Ecco che il ruolo dell’architetto spaziale diventa necessario per coniugare parecchie abilità multidisciplinari. Pensiamo alle nozioni aerospaziali in primis, poi a quelle legate alla bioastronautica, all’astrofisica, senza tralasciare la pianificazione degli spazi. L’obiettivo finale è quindi quello di creare un ambiente funzionale che assicuri sia benessere fisico che psicologico.
La missione dell’architettura spaziale è quella di rompere la monotonia di un piccolo habitat spaziale e garantire che il design aiuti a mitigare i rischi associati all’isolamento”.
Anastasia Prosina, Space Architect
I più catastrofisti si sentiranno sollevati sapendo che c’è qualcuno che pianifica come vivere lontano dal Pianeta. Ad oggi, tra le tante “fine del mondo” proposte da Hollywood, quella purtroppo più realistica sembra essere legata al cambiamento climatico. Pensiamo alle previsioni, riferite alla metà del secolo, riguardo la scomparsa di diversi tratti di zone costiere, tutto ciò causato dall’innalzamento dei mari. Si stima che almeno 150 milioni di persone possano essere direttamente coinvolte da tale fenomeno.
Ma senza guardare troppo oltre, basta sfogliare le pagine di cronaca degli ultimi anni, dove balzano sempre più all’occhio notizie legate a fenomeni atmosferici inaspettati e violenti che si abbattono in tutto il mondo: frane, valanghe, alluvioni, uragani ecc.
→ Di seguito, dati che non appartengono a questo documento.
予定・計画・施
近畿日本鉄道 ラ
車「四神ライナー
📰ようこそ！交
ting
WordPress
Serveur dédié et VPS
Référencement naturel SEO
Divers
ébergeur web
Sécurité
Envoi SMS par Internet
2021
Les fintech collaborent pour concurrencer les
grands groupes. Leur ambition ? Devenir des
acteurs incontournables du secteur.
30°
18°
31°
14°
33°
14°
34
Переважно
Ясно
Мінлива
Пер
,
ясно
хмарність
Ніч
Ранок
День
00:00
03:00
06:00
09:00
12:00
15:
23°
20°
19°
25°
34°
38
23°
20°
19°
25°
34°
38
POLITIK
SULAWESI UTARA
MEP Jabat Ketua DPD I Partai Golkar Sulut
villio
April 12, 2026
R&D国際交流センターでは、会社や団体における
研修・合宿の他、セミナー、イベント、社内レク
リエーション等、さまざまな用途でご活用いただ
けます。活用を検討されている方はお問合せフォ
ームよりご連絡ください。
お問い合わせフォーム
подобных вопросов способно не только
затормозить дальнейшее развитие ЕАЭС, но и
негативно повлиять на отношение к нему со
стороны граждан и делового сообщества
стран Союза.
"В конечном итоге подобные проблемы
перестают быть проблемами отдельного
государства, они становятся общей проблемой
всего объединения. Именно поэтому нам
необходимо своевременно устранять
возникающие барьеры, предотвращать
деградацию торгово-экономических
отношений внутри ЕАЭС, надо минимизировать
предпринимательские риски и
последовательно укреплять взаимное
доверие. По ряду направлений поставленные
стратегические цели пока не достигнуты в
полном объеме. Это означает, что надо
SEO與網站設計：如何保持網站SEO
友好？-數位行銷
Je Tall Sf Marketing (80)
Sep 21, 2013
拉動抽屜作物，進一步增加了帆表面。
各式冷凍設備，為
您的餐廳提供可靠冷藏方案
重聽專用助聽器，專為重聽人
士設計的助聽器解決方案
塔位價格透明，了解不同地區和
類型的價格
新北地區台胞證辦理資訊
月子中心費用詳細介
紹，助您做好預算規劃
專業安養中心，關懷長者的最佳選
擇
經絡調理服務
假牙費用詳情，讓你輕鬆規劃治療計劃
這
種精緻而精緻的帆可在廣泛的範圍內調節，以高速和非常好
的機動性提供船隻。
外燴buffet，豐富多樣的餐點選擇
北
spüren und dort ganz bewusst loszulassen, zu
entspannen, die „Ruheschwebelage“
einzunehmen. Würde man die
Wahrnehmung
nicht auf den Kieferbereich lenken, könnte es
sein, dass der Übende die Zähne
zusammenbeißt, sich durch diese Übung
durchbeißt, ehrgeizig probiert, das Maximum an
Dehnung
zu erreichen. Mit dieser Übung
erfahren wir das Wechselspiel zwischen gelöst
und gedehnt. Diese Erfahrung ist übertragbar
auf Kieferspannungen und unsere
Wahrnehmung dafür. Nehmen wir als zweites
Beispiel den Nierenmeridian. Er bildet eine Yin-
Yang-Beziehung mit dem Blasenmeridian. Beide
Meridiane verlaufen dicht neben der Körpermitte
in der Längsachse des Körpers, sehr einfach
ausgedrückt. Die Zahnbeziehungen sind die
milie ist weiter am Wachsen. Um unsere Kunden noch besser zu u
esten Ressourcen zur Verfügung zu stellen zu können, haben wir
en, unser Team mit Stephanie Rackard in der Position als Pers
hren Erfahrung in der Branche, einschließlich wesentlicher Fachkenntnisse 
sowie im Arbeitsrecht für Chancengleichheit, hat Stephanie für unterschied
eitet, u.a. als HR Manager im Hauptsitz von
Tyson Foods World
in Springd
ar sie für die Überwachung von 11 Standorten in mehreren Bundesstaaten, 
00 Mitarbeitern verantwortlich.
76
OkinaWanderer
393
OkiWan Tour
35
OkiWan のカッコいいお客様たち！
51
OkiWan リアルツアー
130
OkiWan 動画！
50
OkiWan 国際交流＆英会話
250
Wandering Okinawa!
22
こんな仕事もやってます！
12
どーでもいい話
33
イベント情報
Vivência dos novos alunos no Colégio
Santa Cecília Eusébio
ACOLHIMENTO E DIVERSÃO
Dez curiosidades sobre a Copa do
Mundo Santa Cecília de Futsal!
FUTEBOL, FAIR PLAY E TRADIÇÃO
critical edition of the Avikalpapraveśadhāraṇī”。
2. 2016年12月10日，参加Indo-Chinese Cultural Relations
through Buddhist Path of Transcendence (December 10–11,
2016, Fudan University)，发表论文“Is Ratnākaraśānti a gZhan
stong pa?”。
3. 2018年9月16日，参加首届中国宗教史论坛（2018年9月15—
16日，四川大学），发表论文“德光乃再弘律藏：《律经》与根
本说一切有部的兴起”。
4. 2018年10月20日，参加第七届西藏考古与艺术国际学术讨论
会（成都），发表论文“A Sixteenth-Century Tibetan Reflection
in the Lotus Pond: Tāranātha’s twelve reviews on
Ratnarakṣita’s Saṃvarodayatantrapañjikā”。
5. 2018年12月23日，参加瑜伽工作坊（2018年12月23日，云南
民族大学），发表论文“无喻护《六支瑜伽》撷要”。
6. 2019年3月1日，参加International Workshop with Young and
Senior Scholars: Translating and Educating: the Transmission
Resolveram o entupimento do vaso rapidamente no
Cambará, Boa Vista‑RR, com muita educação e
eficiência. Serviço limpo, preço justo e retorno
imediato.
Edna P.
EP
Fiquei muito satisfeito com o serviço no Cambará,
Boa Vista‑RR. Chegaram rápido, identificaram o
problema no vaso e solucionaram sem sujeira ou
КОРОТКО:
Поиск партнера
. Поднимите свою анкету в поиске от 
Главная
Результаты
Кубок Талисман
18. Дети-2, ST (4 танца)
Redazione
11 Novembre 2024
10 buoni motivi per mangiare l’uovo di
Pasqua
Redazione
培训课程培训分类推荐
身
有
Una delle soluzioni possibili è quella di guardare alle stelle e trasferirsi lontano dai fenomeni terrestri; certo è che le condizioni ambientali in cui ci imbatteremmo non sono molto migliori, anzi…
Forse è il punto cruciale di tutta la faccenda: l’interesse verso lo spazio sta aumentando a dismisura grazie agli investimenti dei privati. Lo spazio diventerà sempre più accessibile non solo a coloro che dei viaggi spaziali ne hanno fatto una professione. Questo trend necessita il reclutamento di personale attivo nel settore spaziale, sia direttamente che indirettamente: siamo entrati nell’era della space economy. Si parla di aprire hotel orbitanti, creare una colonia stabile di umani sulla Lune e di viaggiare su Marte.
Obiettivi, quindi, che richiedono ingenti risorse, anche umane. Guardiamo alla collaborazione tra NASA, BIG, SEArch+ e ICON, volta allo sviluppo di una città lunare: questo è solamente uno dei tanti progetti in fase di sviluppo per il prossimo futuro spaziale! In questo contesto di edilizia la soluzione sembra venire dalla stampa 3D di strutture direttamente in loco: ciò non può che accelerare ulteriormente il campo dell’Additive Manufacturing.
Siamo assetati di conoscenza, ma per conoscere bisogna esplorare: ce lo insegna la storia. L’altra qualità che possiamo attribuire a noi terrestri è quella di mettersi in gioco, spesso mettendo da parte i rischi in favore della consapevolezza di trovare qualcosa di sconosciuto. Forse è questo il vero “carburante psicologico” che ci ha permesso di arrivare dove siamo ora.
C’è chi evidenzierebbe, a ragione, che i passi in avanti nascondono lati oscuri che spesso mettono in ombra le conquiste. Pensiamo ad esempio alla celebre frase di Einstein sul nucleare che riassume il concetto: “Il problema oggi non è l’energia nucleare, ma il cuore dell’uomo”. Vale però la pena soffermarsi troppo sulle conseguenze negative rischiando di rimanere immobili?